= Adelekan Olubuse I =

Traditional ruler of Ife, 1894 to 1910

Adelekan Olubuse I was the 46th Ooni of Ife, a paramount traditional ruler of Ile Ife, the ancestral home of the Yorubas. In 1894, he succeeded Ooni Derin Ologbenla and in 1910, was succeeded by Ooni Adekola.

== Background ==
Olubuse was the founder of the House of Sijuwade which is a branch of the Ogboru Ruling House. Olubuse I was also the father of Omo-Oba Adereti Sijuade and grandfather of Oba Okunade Sijuwade the 50th Ooni of Ife.

== Historical significance ==
Adelekan Olubuse I was the first Ooni to vacate his palace since the inception of the Monarchy, said to date back to 500 B.C., the current dynasty of which is over eight hundred years old. Olubuse I was asked by the British governor, Sir William Macgregor, to travel to Lagos to settle a dispute and inform him regarding the status and well-being of his people in 1903.

This event is said to have been Ile-Ife's first encounter with the extent of British colonial power.

At this time, every Yoruba king along the Ooni's route to Lagos vacated their own palaces and towns, because the lesser kings refused to occupy their palaces while the god-king did not occupy his own.
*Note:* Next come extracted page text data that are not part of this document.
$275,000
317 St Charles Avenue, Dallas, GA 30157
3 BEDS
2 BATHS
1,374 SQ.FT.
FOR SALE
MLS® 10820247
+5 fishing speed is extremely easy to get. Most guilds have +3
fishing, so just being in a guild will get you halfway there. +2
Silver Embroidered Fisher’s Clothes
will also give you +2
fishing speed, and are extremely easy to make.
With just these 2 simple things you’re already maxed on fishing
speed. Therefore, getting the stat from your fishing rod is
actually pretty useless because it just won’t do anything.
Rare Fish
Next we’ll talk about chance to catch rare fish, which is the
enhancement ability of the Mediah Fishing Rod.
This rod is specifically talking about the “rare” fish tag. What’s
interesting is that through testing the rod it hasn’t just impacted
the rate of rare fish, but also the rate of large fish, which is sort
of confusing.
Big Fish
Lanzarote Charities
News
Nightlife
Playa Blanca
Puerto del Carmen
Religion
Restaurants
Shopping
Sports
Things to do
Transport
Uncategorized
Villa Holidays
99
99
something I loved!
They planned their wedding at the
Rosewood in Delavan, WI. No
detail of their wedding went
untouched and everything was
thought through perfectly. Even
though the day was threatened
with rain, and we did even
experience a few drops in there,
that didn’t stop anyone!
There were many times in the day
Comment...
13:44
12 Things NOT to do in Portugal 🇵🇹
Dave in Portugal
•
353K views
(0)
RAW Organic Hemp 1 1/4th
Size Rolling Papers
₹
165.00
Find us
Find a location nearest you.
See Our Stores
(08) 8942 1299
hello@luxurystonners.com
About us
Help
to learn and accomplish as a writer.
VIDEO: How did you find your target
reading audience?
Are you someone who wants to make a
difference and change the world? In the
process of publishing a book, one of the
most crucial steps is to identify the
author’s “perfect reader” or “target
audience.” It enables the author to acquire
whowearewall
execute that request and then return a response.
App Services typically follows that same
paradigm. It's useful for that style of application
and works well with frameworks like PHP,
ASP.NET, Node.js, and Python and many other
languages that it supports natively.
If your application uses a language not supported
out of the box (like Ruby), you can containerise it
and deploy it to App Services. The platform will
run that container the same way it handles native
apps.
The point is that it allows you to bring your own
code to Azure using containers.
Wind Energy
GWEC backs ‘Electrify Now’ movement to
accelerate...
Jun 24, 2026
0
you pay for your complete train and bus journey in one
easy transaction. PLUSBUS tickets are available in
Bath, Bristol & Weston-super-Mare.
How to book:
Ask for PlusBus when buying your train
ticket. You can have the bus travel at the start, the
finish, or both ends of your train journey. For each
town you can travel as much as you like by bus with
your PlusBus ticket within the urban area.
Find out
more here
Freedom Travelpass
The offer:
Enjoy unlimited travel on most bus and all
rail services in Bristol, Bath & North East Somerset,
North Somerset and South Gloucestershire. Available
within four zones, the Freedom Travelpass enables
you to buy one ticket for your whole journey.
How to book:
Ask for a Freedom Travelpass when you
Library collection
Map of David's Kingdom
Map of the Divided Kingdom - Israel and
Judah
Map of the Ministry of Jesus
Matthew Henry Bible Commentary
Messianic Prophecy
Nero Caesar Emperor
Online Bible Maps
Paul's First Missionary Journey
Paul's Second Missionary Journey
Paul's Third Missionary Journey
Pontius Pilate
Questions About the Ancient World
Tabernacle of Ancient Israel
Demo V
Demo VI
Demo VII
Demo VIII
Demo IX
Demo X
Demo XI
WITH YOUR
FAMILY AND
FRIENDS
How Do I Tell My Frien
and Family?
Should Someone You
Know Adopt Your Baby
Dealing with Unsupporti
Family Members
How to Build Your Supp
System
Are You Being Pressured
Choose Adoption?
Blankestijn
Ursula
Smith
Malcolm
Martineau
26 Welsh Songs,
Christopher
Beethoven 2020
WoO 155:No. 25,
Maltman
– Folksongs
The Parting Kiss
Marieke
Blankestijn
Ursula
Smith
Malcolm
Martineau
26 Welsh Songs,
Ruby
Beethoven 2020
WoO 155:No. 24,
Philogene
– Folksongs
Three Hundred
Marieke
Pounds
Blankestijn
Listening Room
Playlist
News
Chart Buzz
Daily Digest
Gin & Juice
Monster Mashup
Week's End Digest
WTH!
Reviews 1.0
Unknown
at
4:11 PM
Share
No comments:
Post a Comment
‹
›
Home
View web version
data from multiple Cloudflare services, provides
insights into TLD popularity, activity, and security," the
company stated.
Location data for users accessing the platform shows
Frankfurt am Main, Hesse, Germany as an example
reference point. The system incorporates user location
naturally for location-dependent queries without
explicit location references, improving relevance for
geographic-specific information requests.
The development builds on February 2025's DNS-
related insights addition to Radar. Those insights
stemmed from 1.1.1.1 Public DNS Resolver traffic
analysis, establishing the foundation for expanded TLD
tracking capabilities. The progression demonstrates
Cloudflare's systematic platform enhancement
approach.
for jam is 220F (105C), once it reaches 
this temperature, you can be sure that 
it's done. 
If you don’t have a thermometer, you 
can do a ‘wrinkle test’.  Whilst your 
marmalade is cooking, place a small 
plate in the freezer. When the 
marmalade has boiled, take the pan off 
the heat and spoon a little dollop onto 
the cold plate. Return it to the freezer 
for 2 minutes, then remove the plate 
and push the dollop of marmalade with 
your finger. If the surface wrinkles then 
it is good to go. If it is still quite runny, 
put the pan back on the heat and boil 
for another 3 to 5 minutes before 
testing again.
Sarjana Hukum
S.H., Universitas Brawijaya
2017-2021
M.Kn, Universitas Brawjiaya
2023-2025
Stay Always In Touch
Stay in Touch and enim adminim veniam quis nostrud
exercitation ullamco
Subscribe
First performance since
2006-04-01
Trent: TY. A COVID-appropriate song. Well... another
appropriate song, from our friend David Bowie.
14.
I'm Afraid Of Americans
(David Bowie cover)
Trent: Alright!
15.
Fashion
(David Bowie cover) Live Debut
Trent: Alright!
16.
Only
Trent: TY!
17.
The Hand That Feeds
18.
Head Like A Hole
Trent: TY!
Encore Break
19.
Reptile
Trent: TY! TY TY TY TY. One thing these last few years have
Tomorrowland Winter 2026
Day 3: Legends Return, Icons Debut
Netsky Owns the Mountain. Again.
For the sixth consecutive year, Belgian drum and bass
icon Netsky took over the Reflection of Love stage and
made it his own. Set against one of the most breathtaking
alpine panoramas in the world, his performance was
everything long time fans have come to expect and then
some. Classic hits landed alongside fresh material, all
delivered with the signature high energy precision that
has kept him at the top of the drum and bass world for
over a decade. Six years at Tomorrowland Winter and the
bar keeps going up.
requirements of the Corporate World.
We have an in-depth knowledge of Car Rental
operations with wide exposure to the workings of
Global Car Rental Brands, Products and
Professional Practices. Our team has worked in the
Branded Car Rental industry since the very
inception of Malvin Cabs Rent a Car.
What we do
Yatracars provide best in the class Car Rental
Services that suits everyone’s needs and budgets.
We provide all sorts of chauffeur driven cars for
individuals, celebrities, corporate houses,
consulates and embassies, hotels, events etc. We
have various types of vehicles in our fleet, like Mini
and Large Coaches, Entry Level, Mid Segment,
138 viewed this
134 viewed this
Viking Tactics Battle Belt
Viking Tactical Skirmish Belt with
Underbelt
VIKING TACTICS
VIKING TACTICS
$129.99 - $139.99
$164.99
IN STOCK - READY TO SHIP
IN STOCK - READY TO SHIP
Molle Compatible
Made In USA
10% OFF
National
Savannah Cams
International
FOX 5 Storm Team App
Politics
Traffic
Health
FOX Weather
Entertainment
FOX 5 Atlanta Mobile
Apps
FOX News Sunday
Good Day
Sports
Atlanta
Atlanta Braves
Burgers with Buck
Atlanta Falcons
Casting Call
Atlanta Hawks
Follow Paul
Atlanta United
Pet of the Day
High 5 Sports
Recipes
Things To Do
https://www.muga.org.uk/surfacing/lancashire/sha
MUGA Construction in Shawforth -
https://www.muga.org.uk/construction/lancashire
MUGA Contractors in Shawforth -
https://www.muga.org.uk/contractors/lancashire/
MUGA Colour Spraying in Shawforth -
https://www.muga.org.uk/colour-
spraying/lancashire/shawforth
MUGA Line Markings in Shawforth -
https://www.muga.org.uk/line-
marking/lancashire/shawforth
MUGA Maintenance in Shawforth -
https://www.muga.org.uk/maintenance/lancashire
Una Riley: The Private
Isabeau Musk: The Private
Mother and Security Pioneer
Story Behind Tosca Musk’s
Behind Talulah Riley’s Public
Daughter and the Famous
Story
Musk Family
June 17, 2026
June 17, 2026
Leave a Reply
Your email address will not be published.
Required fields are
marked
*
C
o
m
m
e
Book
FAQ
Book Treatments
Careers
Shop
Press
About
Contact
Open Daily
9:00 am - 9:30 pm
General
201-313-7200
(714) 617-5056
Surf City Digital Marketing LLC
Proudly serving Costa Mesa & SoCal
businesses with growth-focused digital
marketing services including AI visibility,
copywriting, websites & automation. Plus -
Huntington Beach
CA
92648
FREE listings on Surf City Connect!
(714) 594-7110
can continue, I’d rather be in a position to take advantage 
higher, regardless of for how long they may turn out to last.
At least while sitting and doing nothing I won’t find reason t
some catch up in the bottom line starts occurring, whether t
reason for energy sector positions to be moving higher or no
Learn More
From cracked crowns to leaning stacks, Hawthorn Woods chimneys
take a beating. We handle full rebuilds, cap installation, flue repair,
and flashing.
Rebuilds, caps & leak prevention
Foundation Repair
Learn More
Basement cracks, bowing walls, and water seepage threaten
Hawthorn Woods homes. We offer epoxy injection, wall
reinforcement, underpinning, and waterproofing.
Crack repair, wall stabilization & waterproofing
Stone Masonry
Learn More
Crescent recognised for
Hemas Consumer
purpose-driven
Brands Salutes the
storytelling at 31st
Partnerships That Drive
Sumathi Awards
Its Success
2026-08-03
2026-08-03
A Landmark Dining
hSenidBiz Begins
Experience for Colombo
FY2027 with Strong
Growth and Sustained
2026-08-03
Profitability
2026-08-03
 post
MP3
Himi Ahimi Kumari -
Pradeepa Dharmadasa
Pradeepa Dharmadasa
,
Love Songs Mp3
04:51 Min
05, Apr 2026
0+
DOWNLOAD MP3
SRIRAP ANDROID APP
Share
== Religious significance ==
In the Ifá religion of the Yoruba people, the sacred city is layered inwards, from the city of Ife to the palace of the Ooni, to the Ooni himself. Ile-Ife is said, in the Ifa religion, to be the place where the gods descended to earth, the creator god, Ọbatala, and the first god-king of Ife, Oduduwa. It is said to be the center of the universe, and the seat of the king is the center of the city. All roads in Ile-Ife lead to the king's seat. His palace is the geographical center of their religion, and the most sacred space, while the Ooni himself is the object of worship, and the central figure of the religion. Jacob Olupona asserts that, for Westerners, the Ooni departing Ile-Ife is the same as God leaving heaven at the behest of a mortal. When asked by the British governor about the welfare of his people, the Ooni is said to have responded by telling him that they wept at his departure, and many awaited his return outside of the city. The governor replied that he did not believe the Ooni violated any traditions in leaving the city.